Lichtenberger JP, Tatum PS, Gada S, Wyn M, Ho VB, Liacouras P. Using 3D printing (additive manufacturing) to produce low-cost simulation models for medical training. Military Medicine. 2018,1;183(suppl_1):73-77


Objectives: This work describes customized, task-specific simulation models derived from 3D printing in clinical settings and medical professional training programs.
Methods: Simulation models/task trainers have an array of purposes and desired achievements for the trainee, defining that these are the first step in the production process. After this purpose is defined, computer-aided design and 3D printing (additive manufacturing) are used to create a customized anatomical model. Simulation models then undergo initial in-house testing by medical specialists followed by a larger scale beta testing.

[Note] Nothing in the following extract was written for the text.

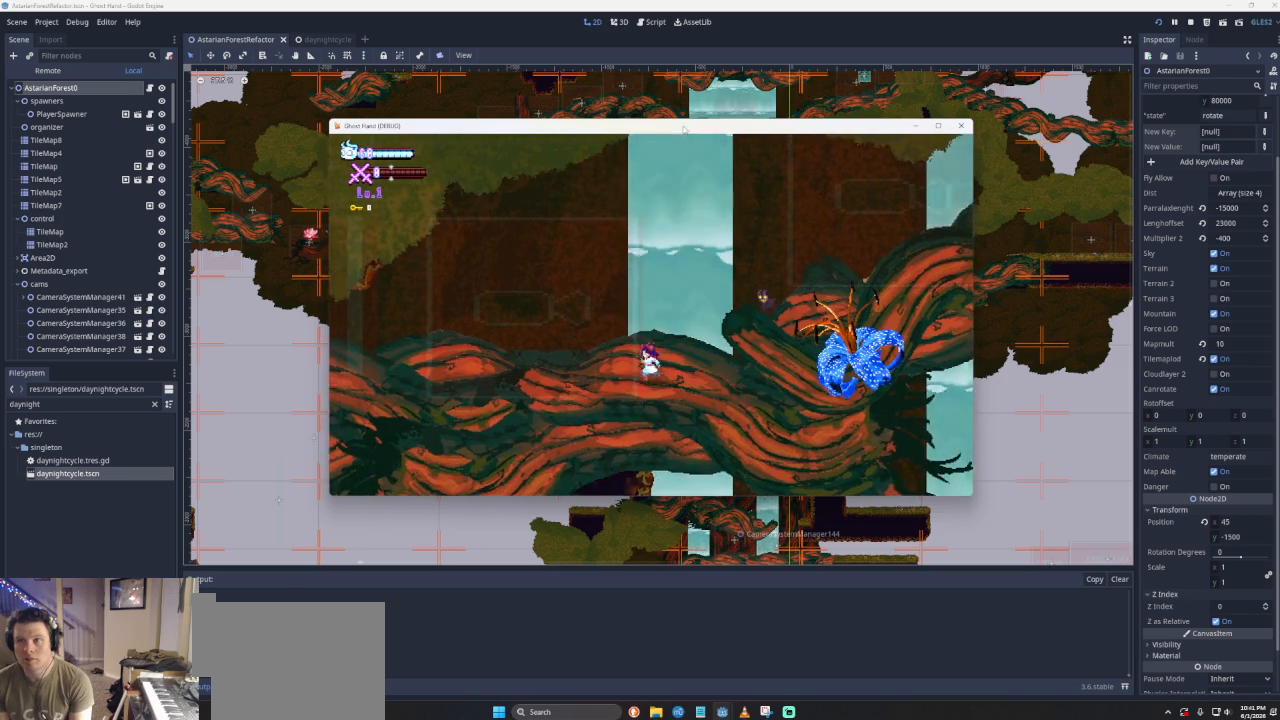
{"buttons": [], "left_stick": "left", "events": []}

Feedback is acquired, via surveys, to validate effectiveness and to guide or determine if any future modifications and/or improvements are necessary.

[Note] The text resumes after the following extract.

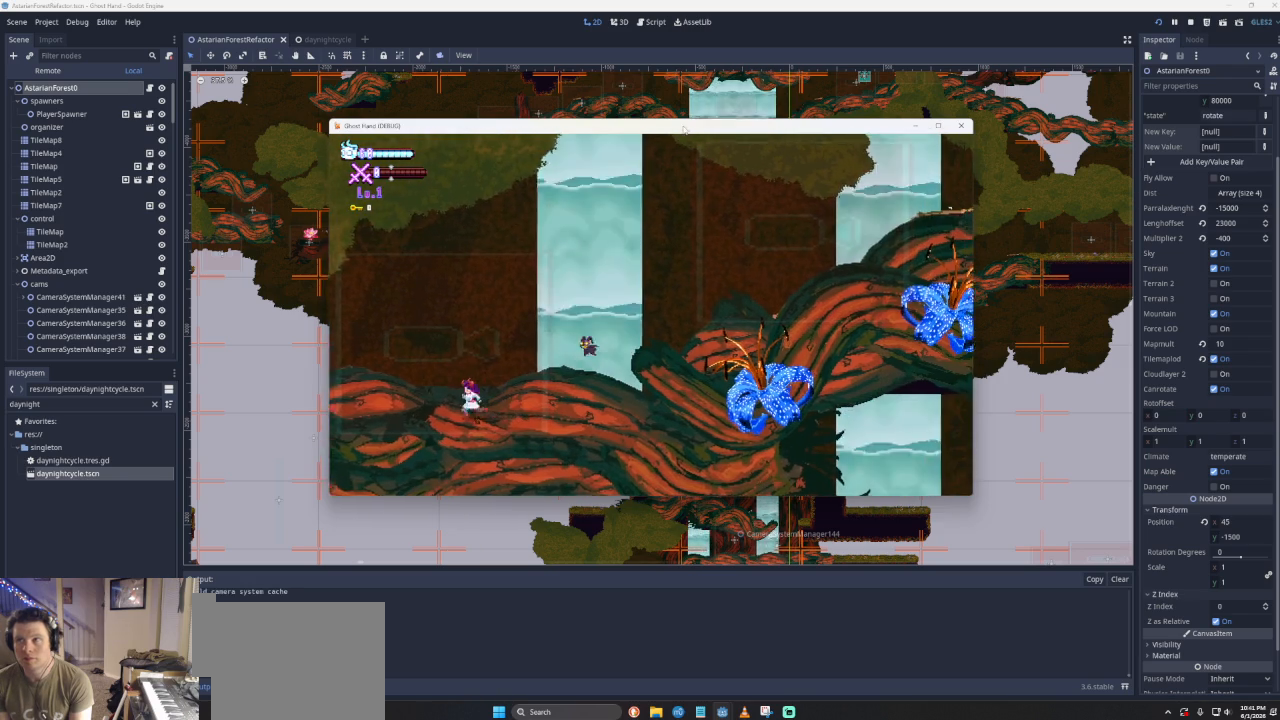
{"buttons": [], "left_stick": "left", "events": []}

Results: Numerous custom simulation models have been successfully completed with resulting task trainers designed for procedures, including removal of ocular foreign bodies, ultrasound-guided joint injections, nerve block injections, and various suturing and reconstruction procedures. These task trainers have been frequently utilized in the delivery of simulation-based training with increasing demand.
Conclusions: 3D printing has been integral to the production of limited-quantity, low-cost simulation models across a variety of medical specialties. In general, production cost is a small fraction of a commercial, generic simulation model, if available. These simulation and training models are customized to the educational need and serve an integral role in the education of our military health professionals.